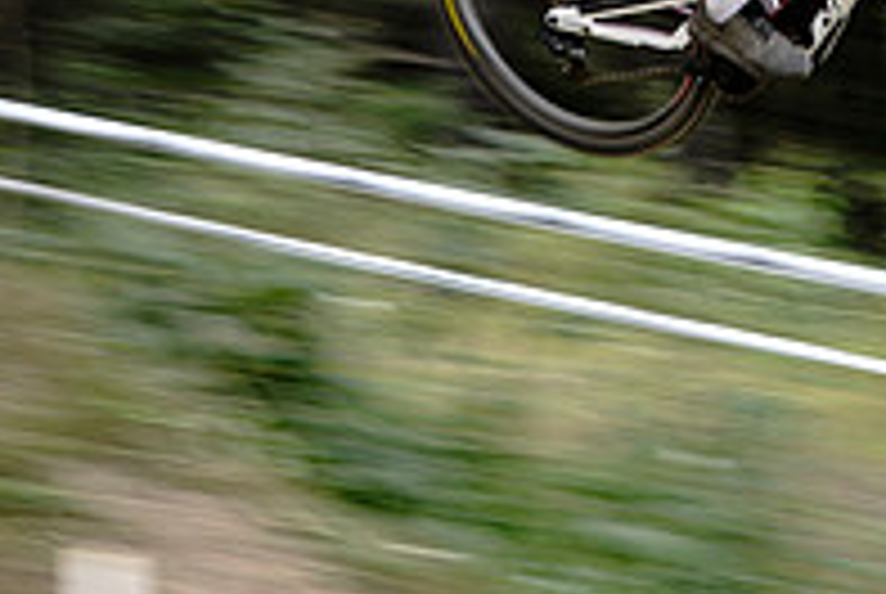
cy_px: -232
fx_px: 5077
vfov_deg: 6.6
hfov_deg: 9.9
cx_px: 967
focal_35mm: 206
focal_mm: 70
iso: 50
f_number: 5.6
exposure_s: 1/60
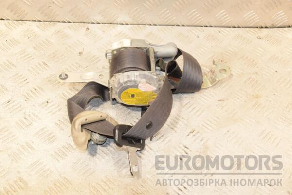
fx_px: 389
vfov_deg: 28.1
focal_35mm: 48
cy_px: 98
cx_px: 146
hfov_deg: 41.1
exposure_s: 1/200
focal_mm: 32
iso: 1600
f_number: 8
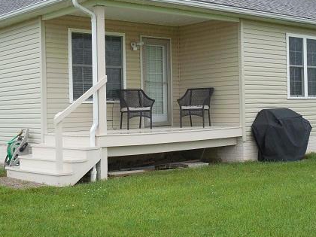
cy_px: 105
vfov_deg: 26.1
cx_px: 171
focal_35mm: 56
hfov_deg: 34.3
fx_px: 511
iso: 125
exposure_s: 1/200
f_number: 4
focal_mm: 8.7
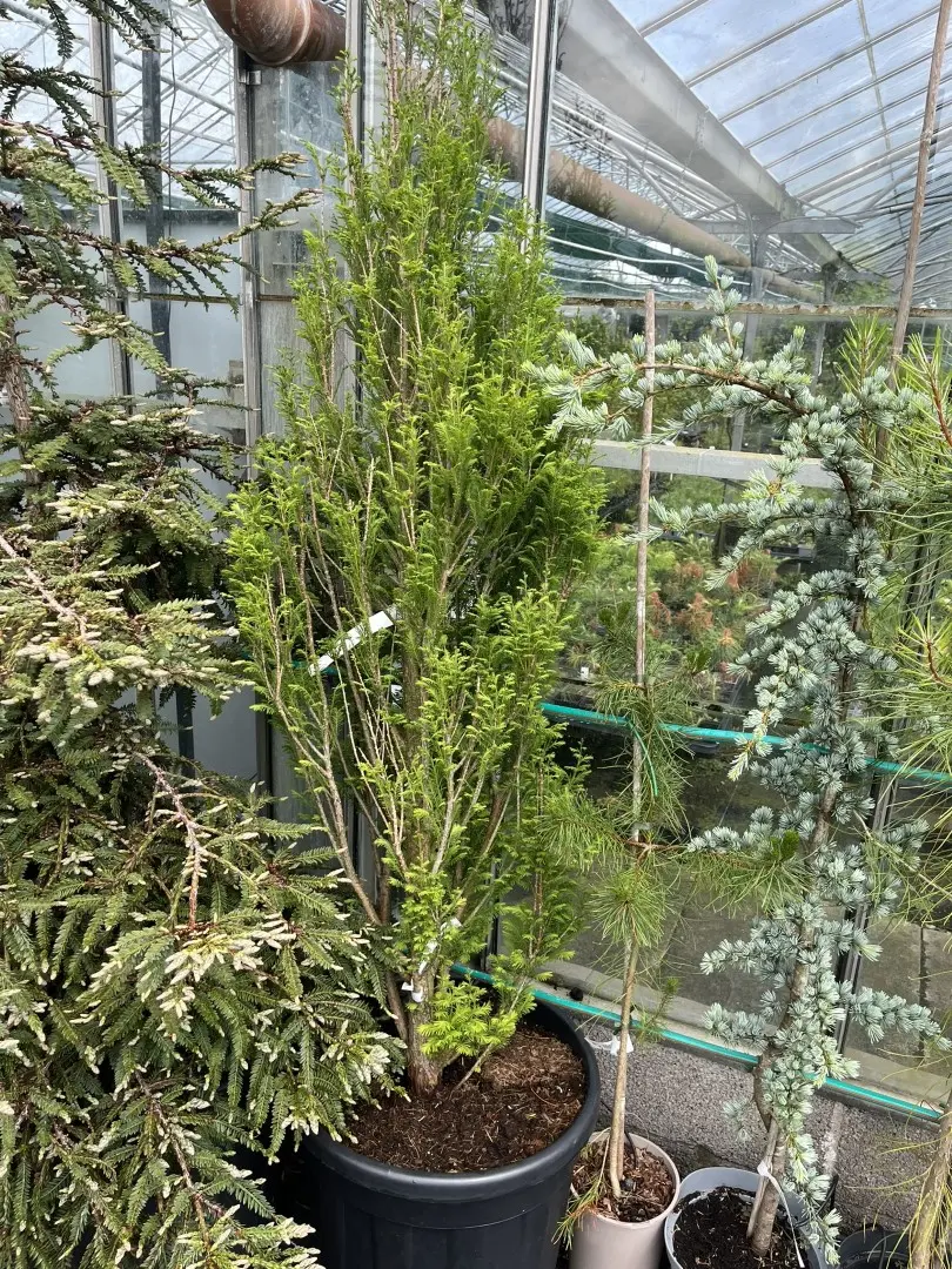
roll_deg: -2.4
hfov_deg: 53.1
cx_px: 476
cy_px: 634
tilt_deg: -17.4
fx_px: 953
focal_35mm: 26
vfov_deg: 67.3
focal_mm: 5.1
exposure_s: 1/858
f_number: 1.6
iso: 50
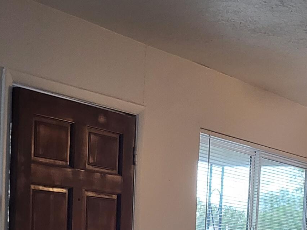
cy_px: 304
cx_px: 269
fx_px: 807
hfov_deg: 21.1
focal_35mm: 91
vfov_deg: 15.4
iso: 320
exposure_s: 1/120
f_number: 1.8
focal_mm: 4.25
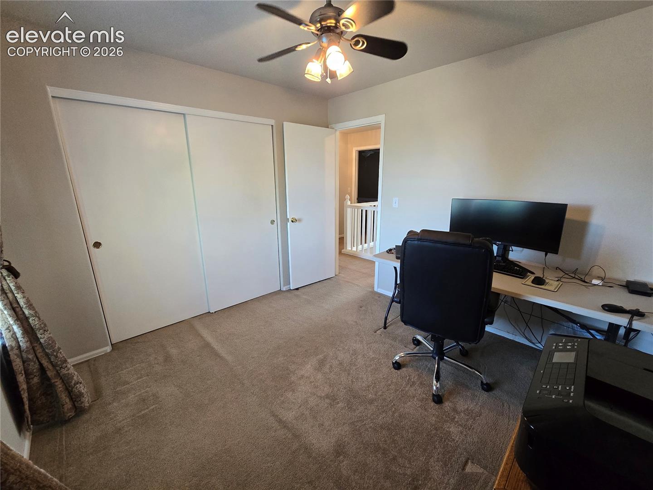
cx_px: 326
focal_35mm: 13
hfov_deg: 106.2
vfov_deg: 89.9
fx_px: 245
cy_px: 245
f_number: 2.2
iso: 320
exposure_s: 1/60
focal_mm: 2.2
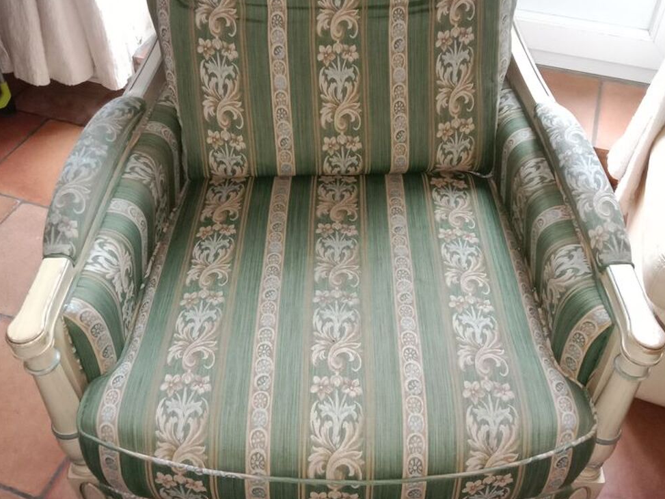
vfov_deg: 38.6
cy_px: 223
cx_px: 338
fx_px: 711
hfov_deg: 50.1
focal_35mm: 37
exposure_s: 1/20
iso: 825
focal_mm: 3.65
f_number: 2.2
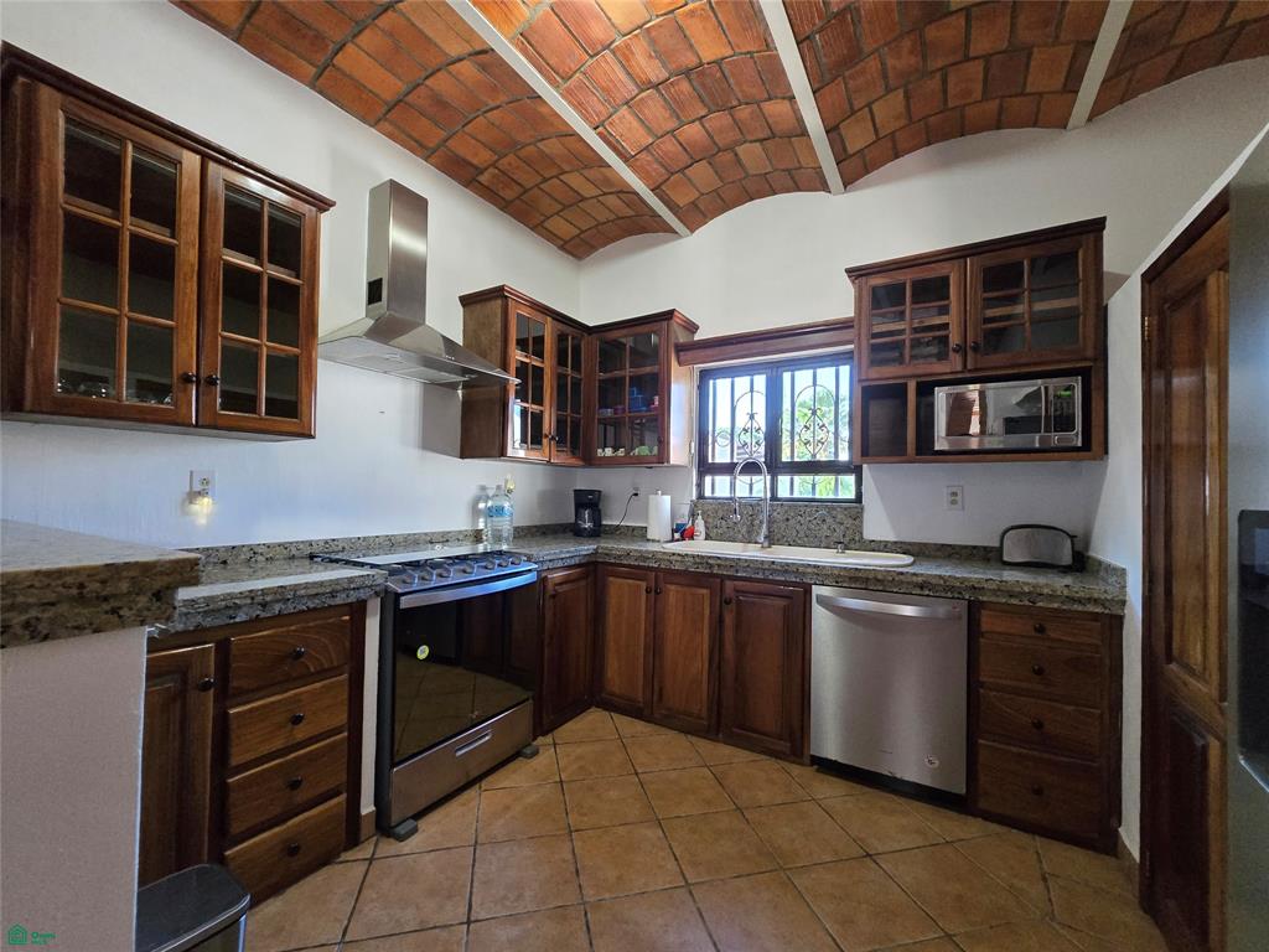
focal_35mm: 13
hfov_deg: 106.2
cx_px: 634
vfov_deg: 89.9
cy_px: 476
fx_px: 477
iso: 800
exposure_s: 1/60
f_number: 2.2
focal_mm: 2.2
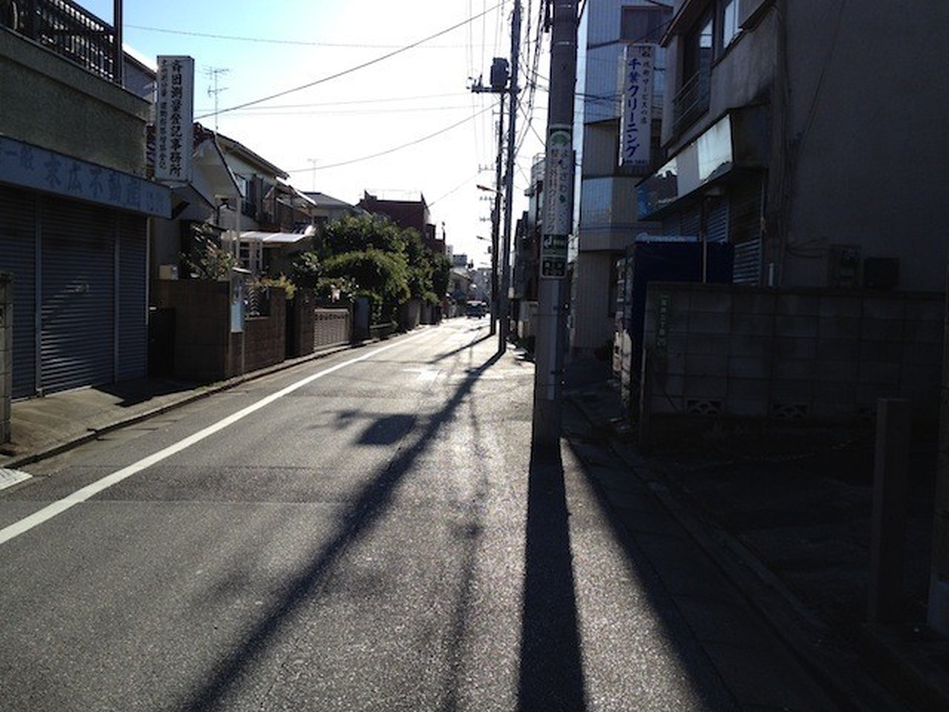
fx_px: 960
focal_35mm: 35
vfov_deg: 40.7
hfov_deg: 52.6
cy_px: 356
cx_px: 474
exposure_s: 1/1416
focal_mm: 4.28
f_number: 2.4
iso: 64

### INSTRUCTION
Each line from the start of the entries to the line holding "f_number: 1.8" is to be given again exactly, both ends included, and each picture is to be left out.

### WRITTEN SOLUTION
cy_px: -232
fx_px: 5077
vfov_deg: 6.6
hfov_deg: 9.9
cx_px: 967
focal_35mm: 206
focal_mm: 70
iso: 50
f_number: 5.6
exposure_s: 1/60
fx_px: 389
vfov_deg: 28.1
focal_35mm: 48
cy_px: 98
cx_px: 146
hfov_deg: 41.1
exposure_s: 1/200
focal_mm: 32
iso: 1600
f_number: 8
cy_px: 105
vfov_deg: 26.1
cx_px: 171
focal_35mm: 56
hfov_deg: 34.3
fx_px: 511
iso: 125
exposure_s: 1/200
f_number: 4
focal_mm: 8.7
roll_deg: -2.4
hfov_deg: 53.1
cx_px: 476
cy_px: 634
tilt_deg: -17.4
fx_px: 953
focal_35mm: 26
vfov_deg: 67.3
focal_mm: 5.1
exposure_s: 1/858
f_number: 1.6
iso: 50
cy_px: 304
cx_px: 269
fx_px: 807
hfov_deg: 21.1
focal_35mm: 91
vfov_deg: 15.4
iso: 320
exposure_s: 1/120
f_number: 1.8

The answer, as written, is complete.